I’m getting a bunch of warnings about deprecated methods/setSecurityManager. Did I do something wrong? #

Nope! Sorry, this is unavoidable. Code on!

I’m getting an AccessControlException. How do I avoid this? #

Currently, the autograder will only have access to .capers within the CWD. Don’t mess with the CWD - you can assume it exists. Beyond that, ensure that your capers folder is named .capers, not capers!.

I am testing from IntelliJ, so how do I enter command line arguments? #

If running in IntelliJ, you will need to use Run > Edit Configurations > Program Arguments to add the command line arguments. (which we’ll be talking about in a week or two).

How do I refer to a directory versus a file? #

  • File objects can represent both files and directories in your filesystem. The only way to differentiate between them is the methods you use with the File object. You can check if a File object represents a directory with .isDir(), which you shouldn’t need for the lab since you should already know which File objects represent files and which represent directories.

I made a file object but it isn’t showing up in my folder! #

Creating a new File object in Java does not create the corresponding file or directory on your computer. The file is only created when you call .createNewFile() or mkdir() on that File object. You can think of File objects as pointers to files or directories - you can have multiple of them, and whenever you want to actually change the corresponding file or directory, you will need to call specific methods (usually the ones in Utils with “read” and “write” in the name).

How do I refer to a specific file? #

Utils.join(File d, String s) is shorthand for new File(File d, String s) (and Utils.join(String d, String s) is shorthand for new File(new File(d), String s)), both of which will create a new File object that represents the file or folder called s in the d directory. Again, this doesn’t make the actual file / folder in your filesystem until you call appropriate methods.

writeObject isn’t writing my object to a file even though I am passing in a file! #

writeObject takes in (1) the File object that represents the file you want to write the object to and (2) the object you want to serialize and write into the file. The first argument should be a File object that represents a file on your filesystem, not a directory.

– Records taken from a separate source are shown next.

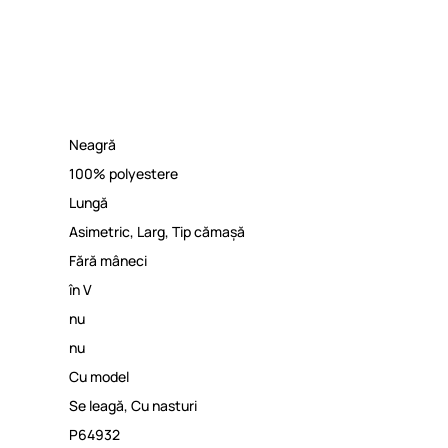
Neagră
100% polyestere
Lungă
Asimetric
,
Larg
,
Tip cămașă
Fără mâneci
în V
nu
nu
Cu model
Se leagă
,
Cu nasturi
P64932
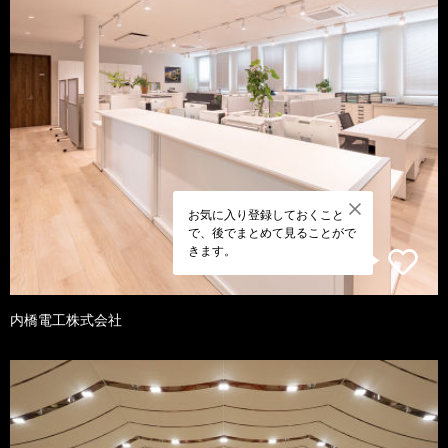
お気に入り登録しておくこと
で、後でまとめて見ることがで
きます。
内橋電工株式会社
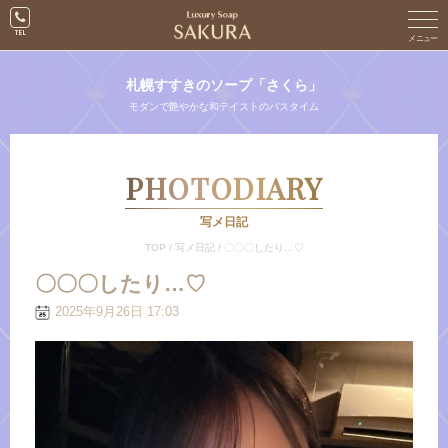
札幌すすきのソープ「さくら」
モダンで艶やかな和テイストのバスタイム
PHOTODIARY
写メ日記
TOP
/
写メ日記
/
〇〇〇したり…♡
〇〇〇したり…♡
2025年9月26日 17:03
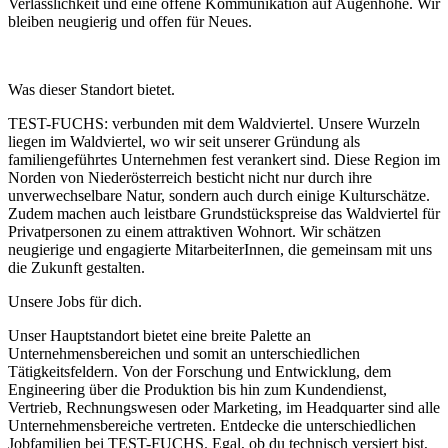
Verlässlichkeit und eine offene Kommunikation auf Augenhöhe.
Wir
bleiben neugierig und offen für Neues.
Was dieser Standort bietet.
TEST-FUCHS: verbunden mit dem Waldviertel. Unsere Wurzeln
liegen im Waldviertel, wo wir seit unserer Gründung als
familiengeführtes Unternehmen fest verankert sind. Diese Region im
Norden von Niederösterreich besticht nicht nur durch ihre
unverwechselbare Natur, sondern auch durch einige Kulturschätze.
Zudem machen auch leistbare Grundstückspreise das Waldviertel für
Privatpersonen zu einem attraktiven Wohnort. Wir schätzen
neugierige und engagierte MitarbeiterInnen, die gemeinsam mit uns
die Zukunft gestalten.
Unsere Jobs für dich.
Unser Hauptstandort bietet eine breite Palette an
Unternehmensbereichen und somit an unterschiedlichen
Tätigkeitsfeldern. Von der Forschung und Entwicklung, dem
Engineering über die Produktion bis hin zum Kundendienst,
Vertrieb, Rechnungswesen oder Marketing, im Headquarter sind alle
Unternehmensbereiche vertreten. Entdecke die unterschiedlichen
Jobfamilien bei TEST-FUCHS. Egal, ob du technisch versiert bist,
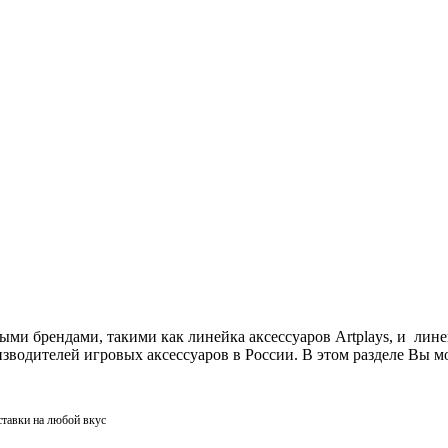
ми брендами, такими как линейка аксессуаров Artplays, и лин
одителей игровых аксессуаров в России. В этом разделе Вы мо
ставки на любой вкус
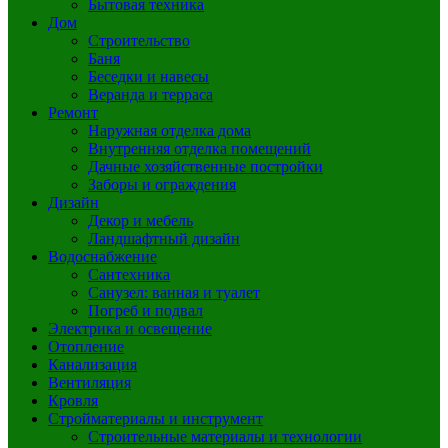
Бытовая техника
Дом
Строительство
Баня
Беседки и навесы
Веранда и терраса
Ремонт
Наружная отделка дома
Внутренняя отделка помещений
Дачные хозяйственные постройки
Заборы и ограждения
Дизайн
Декор и мебель
Ландшафтный дизайн
Водоснабжение
Сантехника
Санузел: ванная и туалет
Погреб и подвал
Электрика и освещение
Отопление
Канализация
Вентиляция
Кровля
Стройматериалы и инструмент
Строительные материалы и технологии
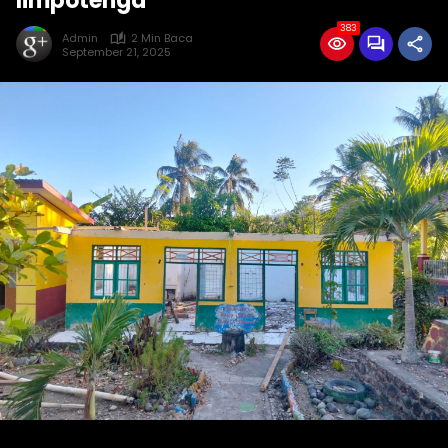
limpotenga
383
Admin
2 Min Baca
September 21, 2025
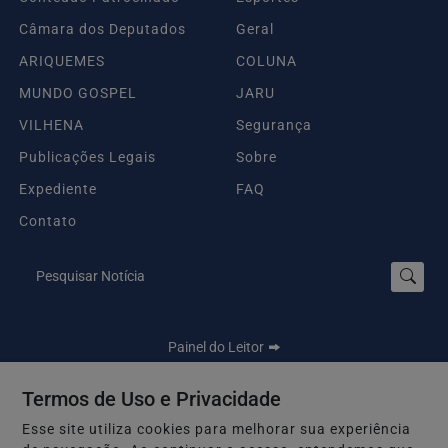
Câmara dos Deputados
Geral
ARIQUEMES
COLUNA
MUNDO GOSPEL
JARU
VILHENA
Segurança
Publicações Legais
Sobre
Expediente
FAQ
Contato
Pesquisar Notícia
Painel do Leitor
Termos de Uso e Privacidade
Esse site utiliza cookies para melhorar sua experiência
Seu Site - Todos os direitos reservados.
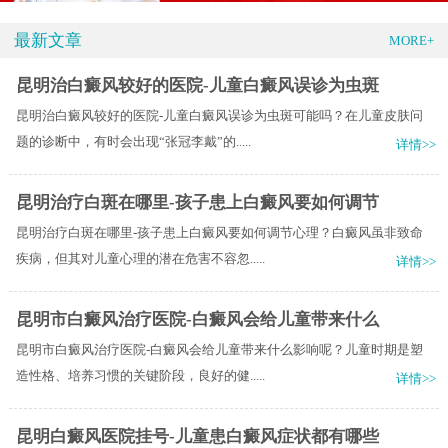
最新文章
MORE+
昆明治白癜风较好的医院-儿童白癜风误诊为虫斑
昆明治白癜风较好的医院-儿童白癜风误诊为虫斑可能吗？在儿童皮肤问
题的诊断中，有时会出现“张冠李戴”的.....
详情>>
昆明治疗白斑在哪里-孩子患上白癜风要如何调节
昆明治疗白斑在哪里-孩子患上白癜风要如何调节心理？白癜风虽非致命
疾病，但其对儿童心理的潜在危害不容忽.....
详情>>
昆明市白癜风治疗医院-白癜风会给儿童带来什么
昆明市白癜风治疗医院-白癜风会给儿童带来什么影响呢？儿童时期是塑
造性格、培养习惯的关键阶段，良好的健.....
详情>>
昆明白癜风医院挂号-儿童患白癜风症状都有哪些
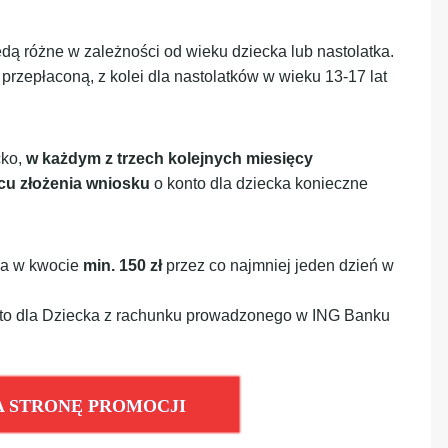
dą różne w zależności od wieku dziecka lub nastolatka.
przepłaconą, z kolei dla nastolatków w wieku 13-17 lat
cko,
w każdym z trzech kolejnych miesięcy
cu złożenia wniosku
o konto dla dziecka konieczne
ka w kwocie
min.
150 zł
przez co najmniej jeden dzień w
o dla Dziecka z rachunku prowadzonego w ING Banku
A STRONĘ PROMOCJI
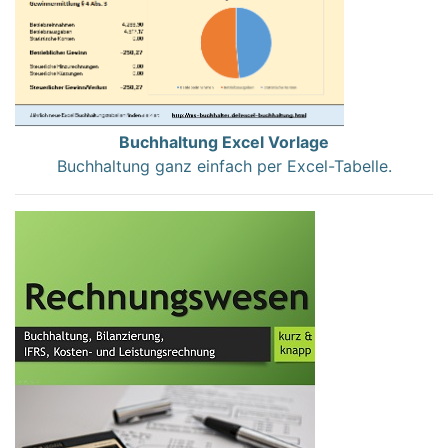
Buchhaltung Excel Vorlage
Buchhaltung ganz einfach per Excel-Tabelle.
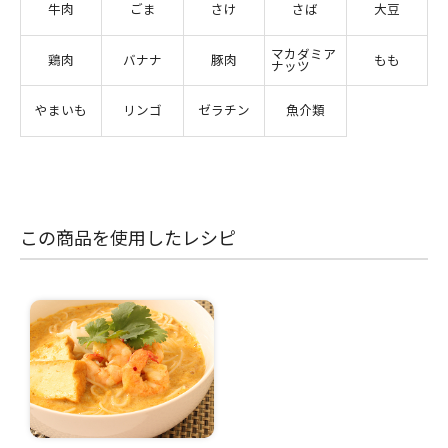
牛肉
ごま
さけ
さば
大豆
マカダミア
鶏肉
バナナ
豚肉
もも
ナッツ
やまいも
リンゴ
ゼラチン
魚介類
この商品を使用したレシピ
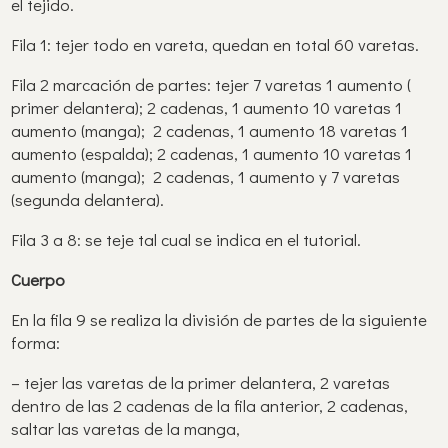
el tejido.
Fila 1: tejer todo en vareta, quedan en total 60 varetas.
Fila 2 marcación de partes: tejer 7 varetas 1 aumento (
primer delantera); 2 cadenas, 1 aumento 10 varetas 1
aumento (manga); 2 cadenas, 1 aumento 18 varetas 1
aumento (espalda); 2 cadenas, 1 aumento 10 varetas 1
aumento (manga); 2 cadenas, 1 aumento y 7 varetas
(segunda delantera).
Fila 3 a 8: se teje tal cual se indica en el tutorial.
Cuerpo
En la fila 9 se realiza la división de partes de la siguiente
forma:
– tejer las varetas de la primer delantera, 2 varetas
dentro de las 2 cadenas de la fila anterior, 2 cadenas,
saltar las varetas de la manga,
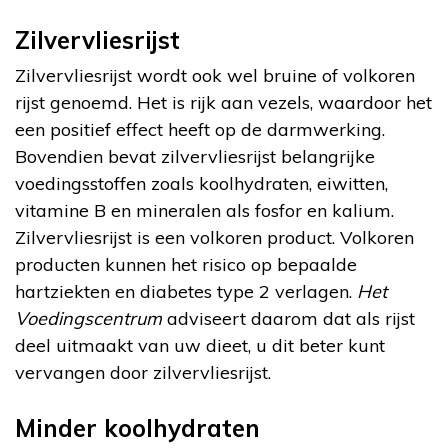
Zilvervliesrijst
Zilvervliesrijst wordt ook wel bruine of volkoren
rijst genoemd. Het is rijk aan vezels, waardoor het
een positief effect heeft op de darmwerking.
Bovendien bevat zilvervliesrijst belangrijke
voedingsstoffen zoals koolhydraten, eiwitten,
vitamine B en mineralen als fosfor en kalium.
Zilvervliesrijst is een volkoren product. Volkoren
producten kunnen het risico op bepaalde
hartziekten en diabetes type 2 verlagen.
Het
Voedingscentrum
adviseert daarom dat als rijst
deel uitmaakt van uw dieet, u dit beter kunt
vervangen door zilvervliesrijst.
Minder koolhydraten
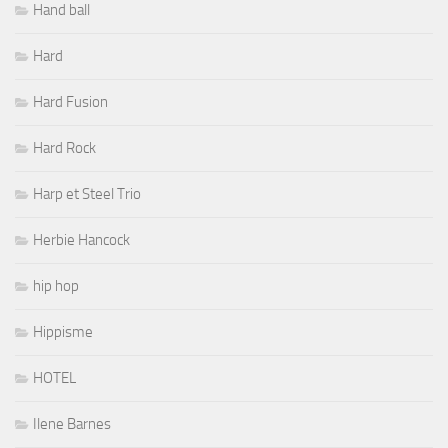
Hand ball
Hard
Hard Fusion
Hard Rock
Harp et Steel Trio
Herbie Hancock
hip hop
Hippisme
HOTEL
Ilene Barnes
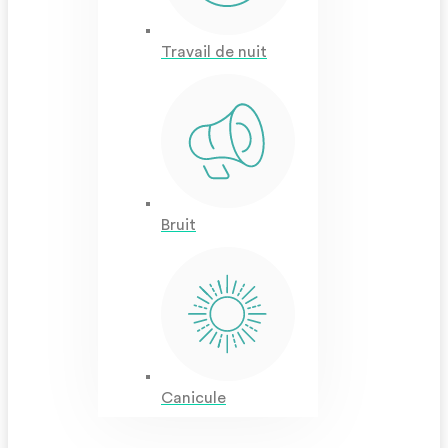
Travail de nuit
Bruit
Canicule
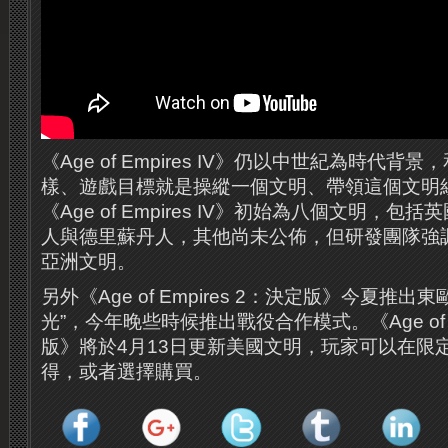
《Age of Empires IV》仍以中世紀為時代
樣、遊戲目標就是操縱一個文明、帶領這個文明
《Age of Empires IV》初始為八個文明，
人與德里蘇丹人，其他尚未公佈，但研發團隊強
亞洲文明。
另外《Age of Empires 2：決定版》今夏推出
光”，今年晚些時候推出戰役合作模式。《Age of E
版》將於4月13日更新美國文明，玩家可以在限
得，或者選擇購買。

How do I specify what type of object I am expecting as the return type from readObject? #

The second argument to our Utils.readObject requires an instance of Class. To get this for a specific object, we use the .class field. For example, if we wanted to read an object in as a Deque, we might do readObject(ad, Deque.class).

What does persistently mean? #

When we say “make changes persistently”, that means you should make the changes in Java and then also make sure that those changes are reflected on your filesystem by writing those changes back into the appropriate files.

I’m passing my local tests but failing on Gradescope with expected:<[]Hello> but was:<[args: [story, Hello] ]Hello> #

This is a spec and unit test shortcoming. Delete the line you aded in capers.Main, System.out.println("args: " + Arrays.toString(args));.